У калитки она обернулась:
— Константин Георгиевич, я вернусь в двенадцать. Надеюсь, вы еще не будете спать?
«Птичка божья», — подумал Брянцев, глядя, как Кислякова выпорхнула на улицу и за кустами несколько раз мелькнуло яркое платье.
Он сходил на вокзал за чемоданом и нарочно оставил его в прихожей, чтобы видны были наклейки. Потом попросил соседку убрать в комнате.
Засучив рукава, пожилая полная женщина мыла окно, протирала стекло мелом, и Брянцев, сняв китель, несколько раз ходил к колодцу за водой. Женщина ворчала: «Столько грязи накопилось», — а потом в сердцах махнула рукой:
— Не пойму я ее, Марию. Ведь уже не молодая, тридцать два года скоро, пора бы и о семье подумать. Ан, нет. Всё у нее несерьезно как-то получается. Первый-то муж хороший человек был, на войне погиб.
— Она, кажется, второй раз замуж вышла?
— Тоже мужчина видный был, степенный. В железнодорожниках служил. Но, кто знает, что у них там получилось, — трах-бах, развелась. А потом оказывается: сбежал муженек, даже на суд не явился. Только объявление в газете дал. Так вот и ходит она сейчас, не то за!мужняя, не то холостая.
Кончив уборку, соседка ушла, сказав, что если понадобится еще что-нибудь, она всегда сделает:
— На Марию не надейтесь, она и о себе-то не позаботится.
Под вечер Брянцев поехал в город. Он рассказал Курбатову, как устроился и что успел узнать. Майор был задумчив и немногословен:
— С вашей характеристикой Кисляковой я согласен. Именно такой ее и представлял. Да, пожалуй, она не из пятерых. Но вот на второй странный брак обратите внимание. Что-то в нем есть. Завтра посмотрите объявление в газете, думаю — пригодится. А пока живите там, понадобитесь — позову.
В Солнечные Горки Брянцев вернулся часов в десять. К себе наверх он подниматься не стал, зажег свет в комнате хозяйки, сел на диван и закурил.
Несмотря на сумеречный час, на бледный свет лампы, смягченный матовым абажуром, и тонкий запах каких-то ранних цветов, струившийся в полураскрытое окно, Брянцеву было неуютно и почему-то зябко. Он подумал о хозяйке, подумал с неприязнью, что вот живет она без забот, без прочных привязанностей.
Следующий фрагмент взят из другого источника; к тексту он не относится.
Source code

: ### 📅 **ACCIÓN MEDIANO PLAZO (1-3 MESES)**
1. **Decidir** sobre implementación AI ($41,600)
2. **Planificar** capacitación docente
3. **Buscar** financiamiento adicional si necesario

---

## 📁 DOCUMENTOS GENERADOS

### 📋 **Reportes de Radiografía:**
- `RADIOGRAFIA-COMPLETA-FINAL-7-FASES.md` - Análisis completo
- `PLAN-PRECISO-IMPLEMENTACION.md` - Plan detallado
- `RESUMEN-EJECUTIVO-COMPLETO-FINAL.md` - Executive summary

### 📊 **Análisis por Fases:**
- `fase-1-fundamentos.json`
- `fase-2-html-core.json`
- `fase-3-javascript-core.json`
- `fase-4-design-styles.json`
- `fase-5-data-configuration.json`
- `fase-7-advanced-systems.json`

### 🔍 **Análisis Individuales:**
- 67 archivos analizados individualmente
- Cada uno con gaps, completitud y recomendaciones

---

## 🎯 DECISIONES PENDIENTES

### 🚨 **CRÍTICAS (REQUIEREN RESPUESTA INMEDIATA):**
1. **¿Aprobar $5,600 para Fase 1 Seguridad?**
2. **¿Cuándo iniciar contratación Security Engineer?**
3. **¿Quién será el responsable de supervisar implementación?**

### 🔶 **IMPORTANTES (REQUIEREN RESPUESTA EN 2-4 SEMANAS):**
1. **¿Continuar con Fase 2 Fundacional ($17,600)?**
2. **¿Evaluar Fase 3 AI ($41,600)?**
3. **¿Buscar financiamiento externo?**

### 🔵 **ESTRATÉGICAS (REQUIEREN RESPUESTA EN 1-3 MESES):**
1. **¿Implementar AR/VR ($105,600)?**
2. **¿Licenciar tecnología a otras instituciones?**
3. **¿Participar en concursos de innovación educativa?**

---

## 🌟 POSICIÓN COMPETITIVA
И Брянцев с неожиданной для самого себя нежностью и теплотой вспомнил другую женщину, совсем не похожую на Кислякову, ту женщину, которая стала единственной, родной, любимой.
«Милая, милая моя Танюша… Помнишь, мы встретились впервые в поезде, нам ехать было далеко, и те несколько дней мы то ссорились, то мирились; да и знакомство наше началось как-то необычно. Рядом с тобой сидела какая-то бабушка с внучатами, младший капризничал, просил сахару, и старушка лезла в мешок, доставала потертую, мятую пачку рафинада, брала кусок и клала его в рот мальчонке. Старший сидел насупясь; он, видно, тоже хотел сахару, но не просил. А бабушка клала и клала в рот младшего кусок за куском и, виновато поглядывая на соседей, объясняла: „Чем бы дитя ни тешилось, лишь бы не плакало“. Женщина, сидевшая напротив, вздохнула и задумчиво проговорила, что уж это, дескать, всегда так, что младший — самый любимый.